● Task requirements:
Copy out the entire listing below exactly, but without its pictures.

● Information provided:
■ ■ ■ ■

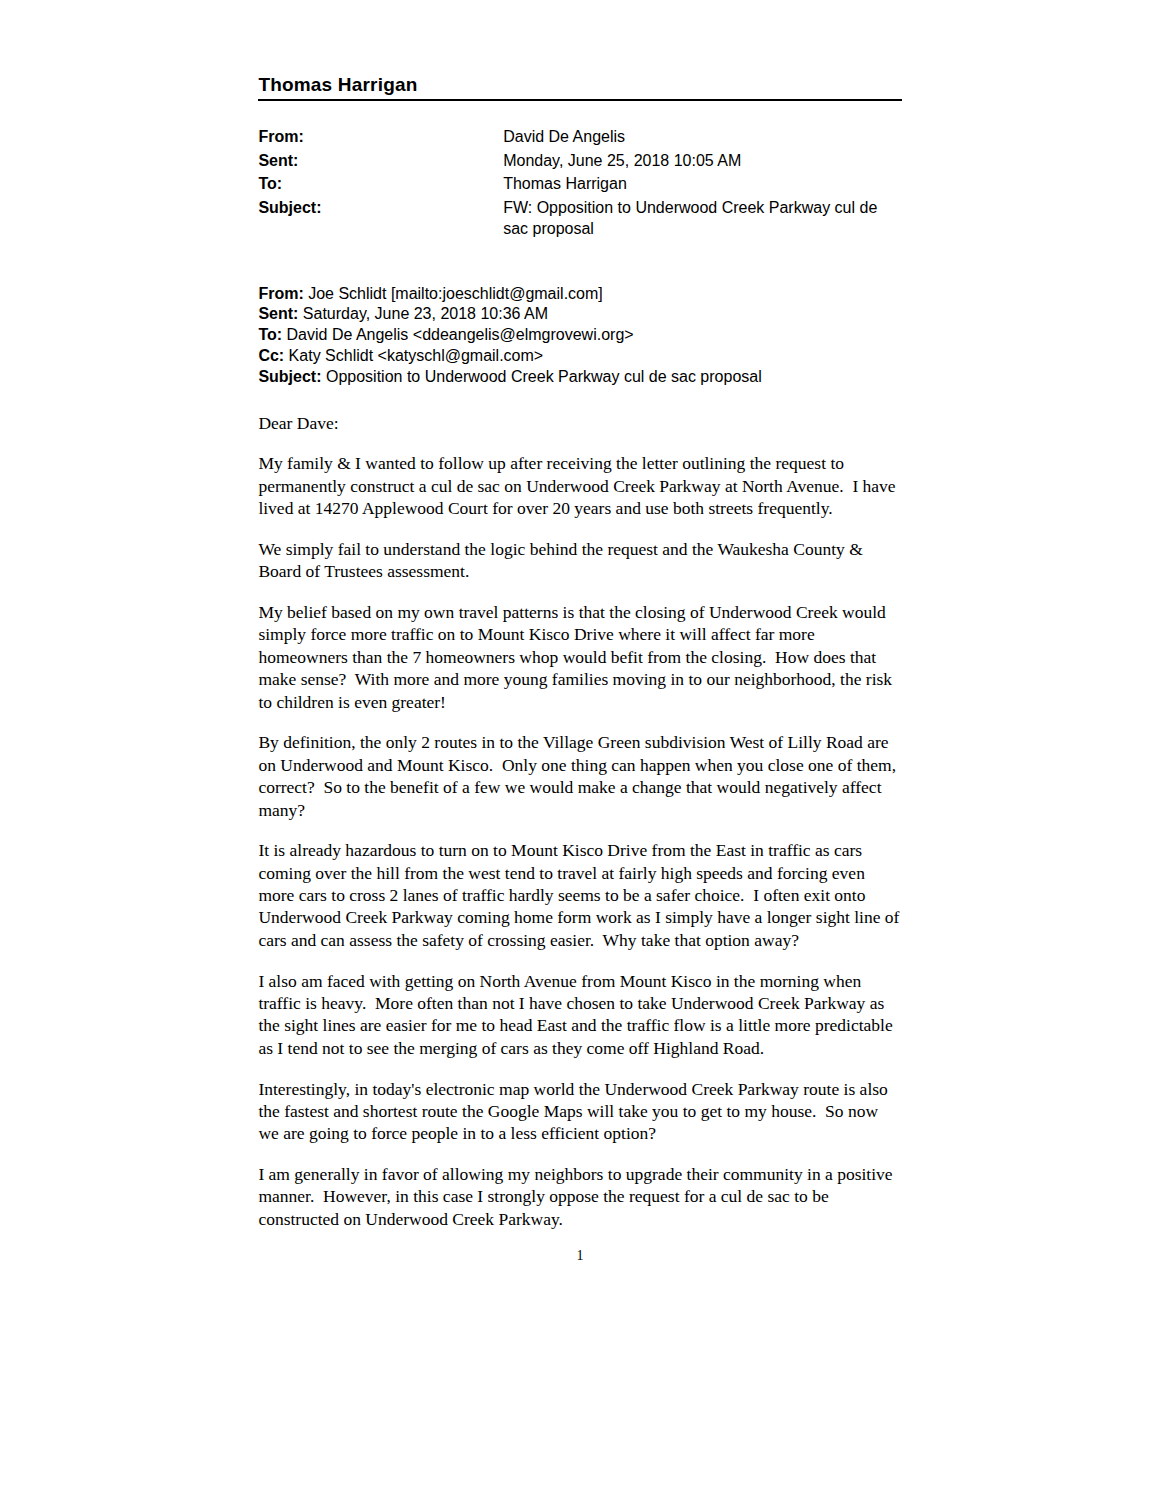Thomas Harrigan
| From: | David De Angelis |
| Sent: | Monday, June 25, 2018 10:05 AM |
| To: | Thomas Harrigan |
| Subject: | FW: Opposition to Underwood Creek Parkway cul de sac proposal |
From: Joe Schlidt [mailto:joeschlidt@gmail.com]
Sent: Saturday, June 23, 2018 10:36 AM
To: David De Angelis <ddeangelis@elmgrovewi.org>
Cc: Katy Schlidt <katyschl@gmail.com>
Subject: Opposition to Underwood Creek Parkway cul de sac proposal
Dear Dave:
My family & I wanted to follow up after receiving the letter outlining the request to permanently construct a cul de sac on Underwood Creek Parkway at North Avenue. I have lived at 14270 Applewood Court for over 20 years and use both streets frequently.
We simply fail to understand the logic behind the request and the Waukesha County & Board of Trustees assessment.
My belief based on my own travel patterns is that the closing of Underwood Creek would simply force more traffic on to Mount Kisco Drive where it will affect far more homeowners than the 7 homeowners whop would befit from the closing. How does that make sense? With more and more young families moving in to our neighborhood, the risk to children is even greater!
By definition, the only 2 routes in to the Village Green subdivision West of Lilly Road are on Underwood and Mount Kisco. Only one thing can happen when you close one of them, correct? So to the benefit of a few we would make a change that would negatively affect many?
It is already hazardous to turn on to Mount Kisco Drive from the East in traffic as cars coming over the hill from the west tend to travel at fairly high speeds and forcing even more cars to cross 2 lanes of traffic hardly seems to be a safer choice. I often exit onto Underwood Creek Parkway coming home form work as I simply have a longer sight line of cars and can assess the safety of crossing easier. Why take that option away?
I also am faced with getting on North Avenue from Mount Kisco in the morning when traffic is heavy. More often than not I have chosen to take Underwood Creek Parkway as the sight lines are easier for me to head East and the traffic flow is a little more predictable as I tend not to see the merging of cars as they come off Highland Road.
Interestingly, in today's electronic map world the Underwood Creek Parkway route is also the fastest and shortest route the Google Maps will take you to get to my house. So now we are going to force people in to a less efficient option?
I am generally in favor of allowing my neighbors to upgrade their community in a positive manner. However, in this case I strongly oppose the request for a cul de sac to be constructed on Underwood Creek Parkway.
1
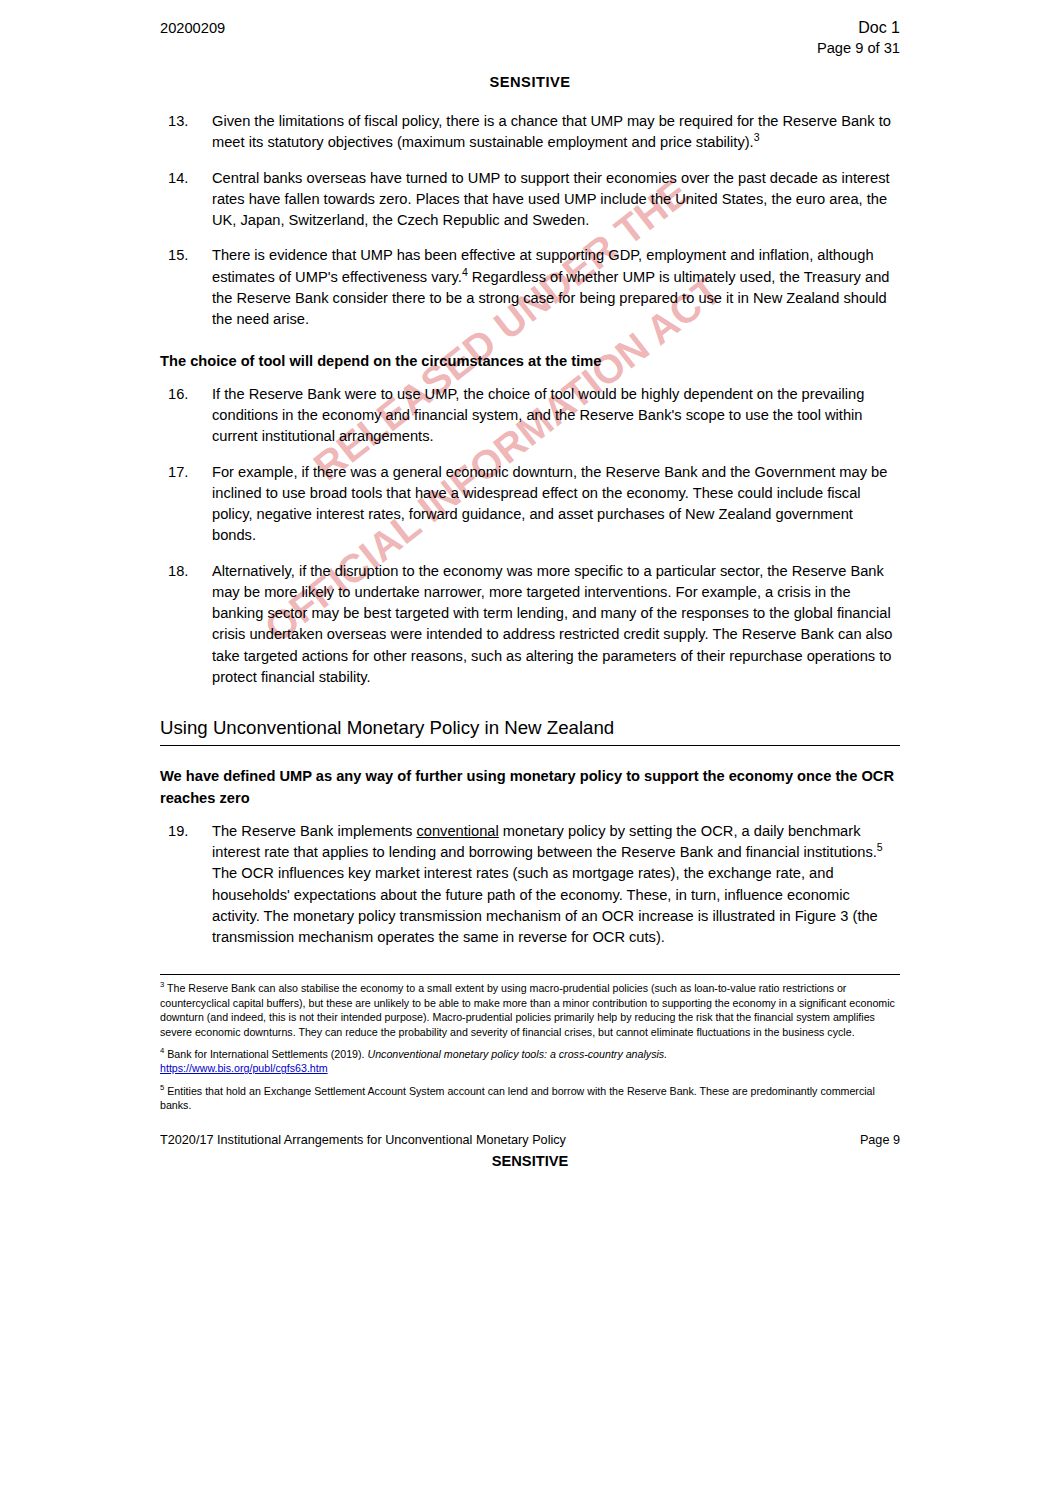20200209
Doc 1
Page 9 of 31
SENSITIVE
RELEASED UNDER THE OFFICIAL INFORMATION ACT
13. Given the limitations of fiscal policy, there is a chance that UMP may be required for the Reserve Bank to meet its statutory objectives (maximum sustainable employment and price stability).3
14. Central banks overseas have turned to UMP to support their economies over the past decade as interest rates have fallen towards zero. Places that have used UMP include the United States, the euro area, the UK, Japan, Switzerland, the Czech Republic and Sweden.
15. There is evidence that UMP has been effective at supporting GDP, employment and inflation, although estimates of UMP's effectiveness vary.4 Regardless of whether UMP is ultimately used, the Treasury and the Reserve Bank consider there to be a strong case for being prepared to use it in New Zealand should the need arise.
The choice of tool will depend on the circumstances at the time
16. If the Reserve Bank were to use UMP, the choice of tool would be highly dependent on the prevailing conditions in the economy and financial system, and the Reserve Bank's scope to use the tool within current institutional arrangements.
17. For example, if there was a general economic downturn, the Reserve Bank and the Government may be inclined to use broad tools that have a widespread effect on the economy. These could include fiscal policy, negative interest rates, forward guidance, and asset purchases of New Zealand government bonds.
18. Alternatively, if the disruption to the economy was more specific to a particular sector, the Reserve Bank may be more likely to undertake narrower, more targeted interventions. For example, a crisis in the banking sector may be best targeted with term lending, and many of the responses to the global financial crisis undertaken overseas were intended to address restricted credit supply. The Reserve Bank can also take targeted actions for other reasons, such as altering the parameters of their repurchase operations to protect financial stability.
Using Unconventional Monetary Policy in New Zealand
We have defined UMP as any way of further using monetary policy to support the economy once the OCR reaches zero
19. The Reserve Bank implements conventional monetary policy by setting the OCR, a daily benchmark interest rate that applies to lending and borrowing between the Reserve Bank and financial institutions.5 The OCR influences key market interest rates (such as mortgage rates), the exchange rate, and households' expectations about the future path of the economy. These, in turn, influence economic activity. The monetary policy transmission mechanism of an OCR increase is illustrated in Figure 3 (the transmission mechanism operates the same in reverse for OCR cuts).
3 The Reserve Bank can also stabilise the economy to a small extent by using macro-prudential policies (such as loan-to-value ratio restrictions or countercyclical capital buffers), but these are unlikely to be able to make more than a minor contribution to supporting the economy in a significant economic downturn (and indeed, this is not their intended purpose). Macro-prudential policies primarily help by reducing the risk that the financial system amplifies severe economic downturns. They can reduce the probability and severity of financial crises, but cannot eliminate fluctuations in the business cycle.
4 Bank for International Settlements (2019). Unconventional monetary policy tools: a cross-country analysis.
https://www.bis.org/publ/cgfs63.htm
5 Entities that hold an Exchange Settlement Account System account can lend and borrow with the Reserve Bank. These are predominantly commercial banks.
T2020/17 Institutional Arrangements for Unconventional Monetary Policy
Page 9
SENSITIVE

■ ■ ■ ■

● Exercise solution:
Thomas Harrigan
| From: | David De Angelis |
| Sent: | Monday, June 25, 2018 10:05 AM |
| To: | Thomas Harrigan |
| Subject: | FW: Opposition to Underwood Creek Parkway cul de sac proposal |
From: Joe Schlidt [mailto:joeschlidt@gmail.com]
Sent: Saturday, June 23, 2018 10:36 AM
To: David De Angelis <ddeangelis@elmgrovewi.org>
Cc: Katy Schlidt <katyschl@gmail.com>
Subject: Opposition to Underwood Creek Parkway cul de sac proposal
Dear Dave:
My family & I wanted to follow up after receiving the letter outlining the request to permanently construct a cul de sac on Underwood Creek Parkway at North Avenue. I have lived at 14270 Applewood Court for over 20 years and use both streets frequently.
We simply fail to understand the logic behind the request and the Waukesha County & Board of Trustees assessment.
My belief based on my own travel patterns is that the closing of Underwood Creek would simply force more traffic on to Mount Kisco Drive where it will affect far more homeowners than the 7 homeowners whop would befit from the closing. How does that make sense? With more and more young families moving in to our neighborhood, the risk to children is even greater!
By definition, the only 2 routes in to the Village Green subdivision West of Lilly Road are on Underwood and Mount Kisco. Only one thing can happen when you close one of them, correct? So to the benefit of a few we would make a change that would negatively affect many?
It is already hazardous to turn on to Mount Kisco Drive from the East in traffic as cars coming over the hill from the west tend to travel at fairly high speeds and forcing even more cars to cross 2 lanes of traffic hardly seems to be a safer choice. I often exit onto Underwood Creek Parkway coming home form work as I simply have a longer sight line of cars and can assess the safety of crossing easier. Why take that option away?
I also am faced with getting on North Avenue from Mount Kisco in the morning when traffic is heavy. More often than not I have chosen to take Underwood Creek Parkway as the sight lines are easier for me to head East and the traffic flow is a little more predictable as I tend not to see the merging of cars as they come off Highland Road.
Interestingly, in today's electronic map world the Underwood Creek Parkway route is also the fastest and shortest route the Google Maps will take you to get to my house. So now we are going to force people in to a less efficient option?
I am generally in favor of allowing my neighbors to upgrade their community in a positive manner. However, in this case I strongly oppose the request for a cul de sac to be constructed on Underwood Creek Parkway.
1
20200209
Doc 1
Page 9 of 31
SENSITIVE
RELEASED UNDER THE OFFICIAL INFORMATION ACT
13. Given the limitations of fiscal policy, there is a chance that UMP may be required for the Reserve Bank to meet its statutory objectives (maximum sustainable employment and price stability).3
14. Central banks overseas have turned to UMP to support their economies over the past decade as interest rates have fallen towards zero. Places that have used UMP include the United States, the euro area, the UK, Japan, Switzerland, the Czech Republic and Sweden.
15. There is evidence that UMP has been effective at supporting GDP, employment and inflation, although estimates of UMP's effectiveness vary.4 Regardless of whether UMP is ultimately used, the Treasury and the Reserve Bank consider there to be a strong case for being prepared to use it in New Zealand should the need arise.
The choice of tool will depend on the circumstances at the time
16. If the Reserve Bank were to use UMP, the choice of tool would be highly dependent on the prevailing conditions in the economy and financial system, and the Reserve Bank's scope to use the tool within current institutional arrangements.
17. For example, if there was a general economic downturn, the Reserve Bank and the Government may be inclined to use broad tools that have a widespread effect on the economy. These could include fiscal policy, negative interest rates, forward guidance, and asset purchases of New Zealand government bonds.
18. Alternatively, if the disruption to the economy was more specific to a particular sector, the Reserve Bank may be more likely to undertake narrower, more targeted interventions. For example, a crisis in the banking sector may be best targeted with term lending, and many of the responses to the global financial crisis undertaken overseas were intended to address restricted credit supply. The Reserve Bank can also take targeted actions for other reasons, such as altering the parameters of their repurchase operations to protect financial stability.
Using Unconventional Monetary Policy in New Zealand
We have defined UMP as any way of further using monetary policy to support the economy once the OCR reaches zero
19. The Reserve Bank implements conventional monetary policy by setting the OCR, a daily benchmark interest rate that applies to lending and borrowing between the Reserve Bank and financial institutions.5 The OCR influences key market interest rates (such as mortgage rates), the exchange rate, and households' expectations about the future path of the economy. These, in turn, influence economic activity. The monetary policy transmission mechanism of an OCR increase is illustrated in Figure 3 (the transmission mechanism operates the same in reverse for OCR cuts).
3 The Reserve Bank can also stabilise the economy to a small extent by using macro-prudential policies (such as loan-to-value ratio restrictions or countercyclical capital buffers), but these are unlikely to be able to make more than a minor contribution to supporting the economy in a significant economic downturn (and indeed, this is not their intended purpose). Macro-prudential policies primarily help by reducing the risk that the financial system amplifies severe economic downturns. They can reduce the probability and severity of financial crises, but cannot eliminate fluctuations in the business cycle.
4 Bank for International Settlements (2019). Unconventional monetary policy tools: a cross-country analysis.
https://www.bis.org/publ/cgfs63.htm
5 Entities that hold an Exchange Settlement Account System account can lend and borrow with the Reserve Bank. These are predominantly commercial banks.
T2020/17 Institutional Arrangements for Unconventional Monetary Policy
Page 9
SENSITIVE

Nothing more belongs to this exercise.